My colleague Josh Wright and co-blogger Todd Zywicki have an important essay criticizing the Obama Administration’s proposed new Consumer Financial Protection Agency (CFPA). The premise behind the CFPA is that consumers’ choices need to be limited by government regulators because otherwise consumers are likely to make mistakes caused by their own cognitive errors.
Josh and Todd outline several serious problems with the CFPA proposal and the economic theory underlying it. Here are two others based on my own work on political ignorance.
I. Voters are More Ignorant and Irrational than Consumers.
First, the CFPA and other paternalistic policies will have to be adopted through the democratic process. But voters tend to be rationally ignorant about politics, and commit serious cognitive errors in analyzing the little information about politics they do know. Political ignorance and irrationality is likely to be far more severe than the cognitive mistakes consumers make. Voters intuitively realize that there is very little chance that their votes will actually influence the outcome of an election. As a result, they have precious little incentive to either acquire political information or to work to overcome their biases in evaluating what they do learn. By contrast, consumer decisions are individually decisive. If I decide to get a credit card or take out a mortgage, I can actually implement that decision without getting the agreement of over 50% of a large electorate. Good incentives certainly don’t lead consumers to avoid ignorance and cognitive bias entirely. But they do cause consumers to be less ignorant and irrational than voters. Even people who follow politics closely devote far more time and effort to, say, choosing the right car or TV, than they do to deciding who to vote for president. For that reason, political decisions about paternalistic regulation are likely to be far more influenced by ignorance and cognitive bias than the consumer decisions paternalists seek to “correct.”
II. Political Ignorance Increases the Risk of Regulatory “Capture.”

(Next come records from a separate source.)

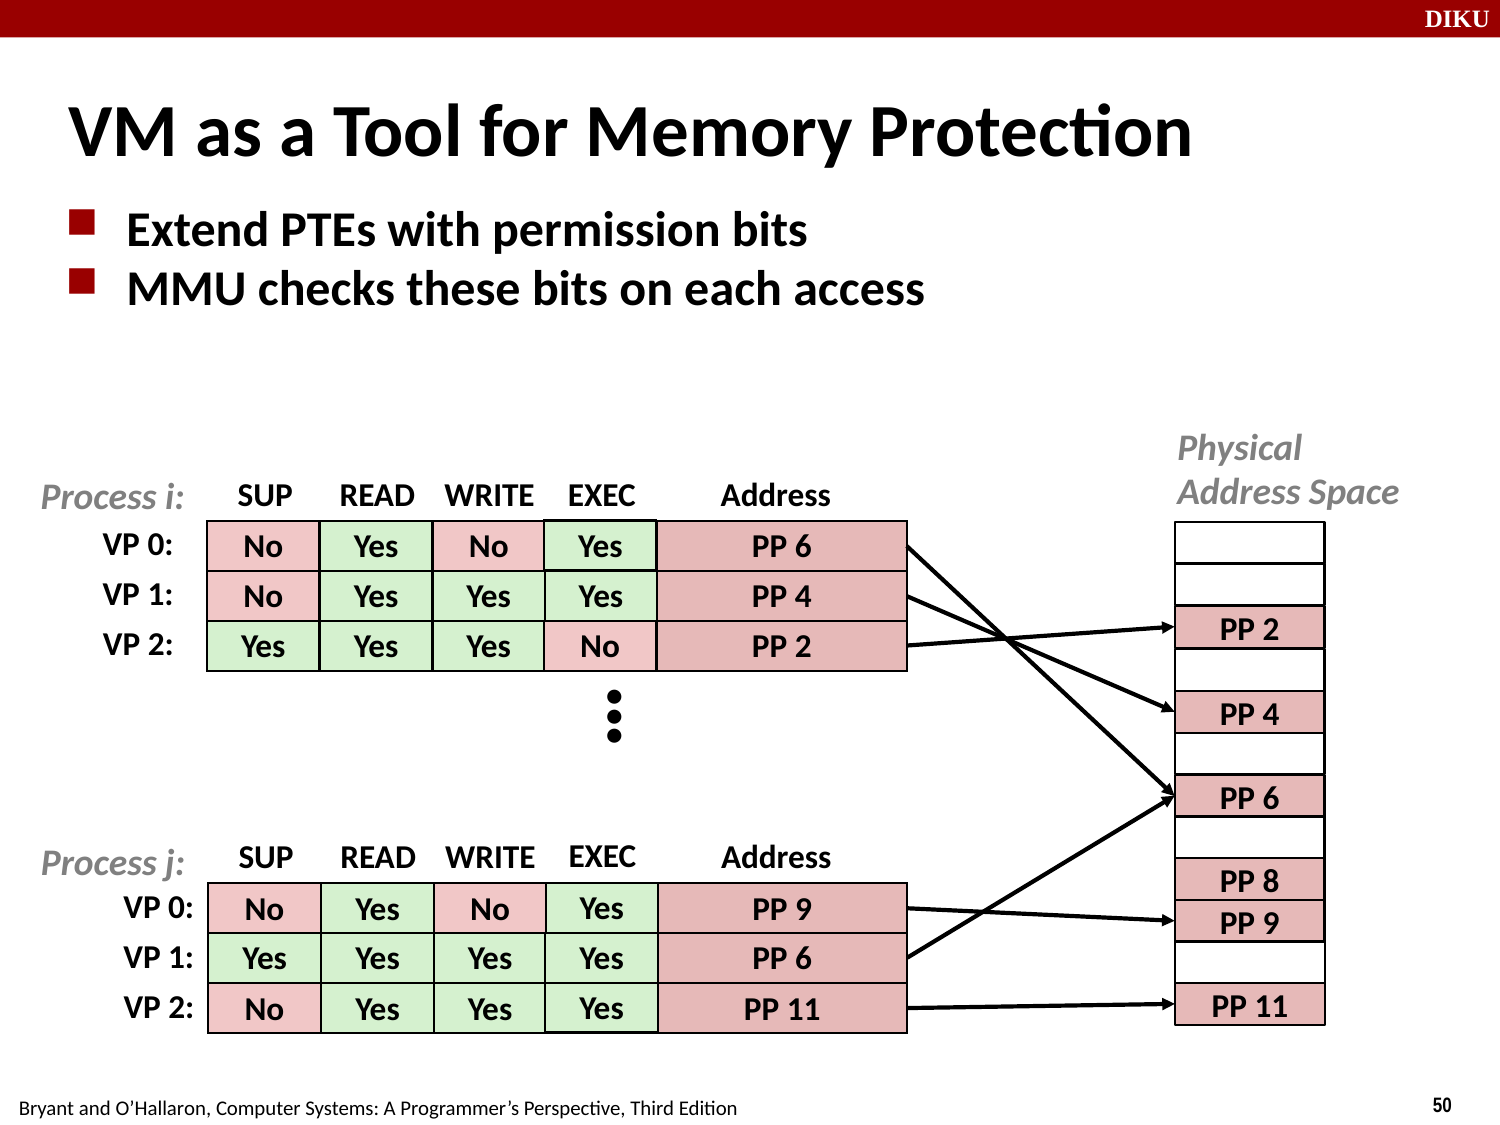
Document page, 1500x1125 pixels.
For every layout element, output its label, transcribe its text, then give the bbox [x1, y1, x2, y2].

text_box SUP [222, 471, 308, 521]
text_box EXEC [553, 832, 652, 882]
text_box VP 0: [87, 520, 189, 570]
text_box No [210, 983, 321, 1034]
text_box Yes [207, 621, 320, 671]
text_box No [207, 571, 320, 621]
text_box No [432, 521, 544, 571]
text_box PP 6 [657, 521, 907, 571]
text_box No [544, 621, 657, 671]
text_box Yes [320, 571, 432, 621]
text_box PP 4 [658, 571, 907, 621]
text_box Yes [432, 621, 544, 671]
text_box Process i: [25, 470, 200, 531]
text_box Yes [545, 982, 658, 1033]
text_box VM as a Tool for Memory Protection [53, 62, 1500, 191]
text_box Yes [544, 520, 657, 571]
text_box No [210, 883, 321, 933]
text_box EXEC [553, 470, 651, 520]
text_box VP 2: [88, 620, 189, 675]
text_box READ [325, 833, 430, 883]
text_box VP 2: [108, 983, 210, 1038]
text_box Yes [545, 882, 658, 933]
text_box VP 0: [108, 883, 210, 933]
text_box Address [706, 833, 847, 883]
text_box PP 9 [1174, 899, 1325, 940]
text_box SUP [223, 833, 309, 883]
text_box Yes [544, 570, 658, 621]
text_box PP 2 [1174, 606, 1325, 648]
text_box PP 11 [657, 983, 908, 1034]
text_box No [207, 521, 320, 571]
text_box Extend PTEs with permission bits MMU checks these bits on each access [55, 198, 1419, 350]
text_box PP 9 [658, 883, 908, 933]
text_box PP 6 [1174, 775, 1325, 815]
text_box Yes [433, 933, 545, 983]
text_box No [433, 883, 545, 933]
text_box Process j: [25, 836, 201, 896]
text_box Yes [320, 521, 432, 571]
text_box PP 2 [657, 621, 907, 671]
text_box • • • [591, 683, 632, 778]
text_box Address [705, 471, 846, 521]
text_box VP 1: [87, 570, 189, 625]
text_box VP 1: [108, 933, 210, 983]
text_box PP 8 [1174, 858, 1325, 899]
text_box PP 4 [1174, 690, 1325, 732]
text_box Yes [210, 933, 321, 983]
text_box WRITE [429, 471, 550, 521]
text_box Yes [433, 983, 547, 1034]
text_box PP 6 [658, 933, 908, 983]
text_box Physical Address Space [1162, 417, 1438, 522]
text_box Yes [432, 571, 544, 621]
text_box Yes [321, 983, 433, 1034]
text_box WRITE [430, 833, 551, 883]
text_box Yes [321, 883, 433, 933]
text_box Yes [321, 933, 433, 983]
text_box Yes [320, 621, 432, 671]
text_box READ [324, 471, 429, 521]
text_box PP 11 [1174, 983, 1325, 1025]
text_box Yes [545, 933, 658, 982]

Second, political ignorance opens the door to interest group “capture” of the CFPA or other agencies that will implement paternalistic regulations. Such regulations will necessarily be complex and difficult to understand. Rationally ignorant voters are unlikely to follow them closely enough to be able to tell the difference between effective regulations and harmful ones. As a result, it will be easy for interest groups and government officials to enact regulations that benefit politically influential businesses as the expense of the public under the guise of consumer protection. We have seen this pattern time and again with other regulatory agencies, such as those engaged in railroad, airline, public utility, and trucking regulation.There is no reason to believe that the new paternalistic regulatory agencies will be any different. Indeed, agencies implement paternalistic financial regulations are likely to be even more vulnerable to capture because of the complexity of the financial system (which makes political monitoring by ignorant voters even more difficult), and the presence of numerous powerful interest groups who have an incentive to do the capturing. Banks, credit card companies, real estate developers, and many others will no doubt lobby hard to capture the CFPA once it gets established.
Some advocates of paternalistic regulation, such as Cass Sunstein, recognize the dangers of ignorance and interest group power. They argue that these problems can be mitigated by delegating the regulation to experts insulated from political pressure. This solution creates serious dangers of its own, which I outlined in a post written two years ago. Moreover, any proposal to establish such an “independent” agency must itself first navigate a political process heavily influenced by ignorance and interest group lobbying. It’s highly unlikely that it would get through Congress unscathed.
Expert advice is often useful in making difficult consumer decisions. On balance, however, it is better to trust experts chosen by consumers in a competitive market than to delegate coercive power to government-appointed experts who have neither the knowledge nor the incentives needed to genuinely improve consumer welfare.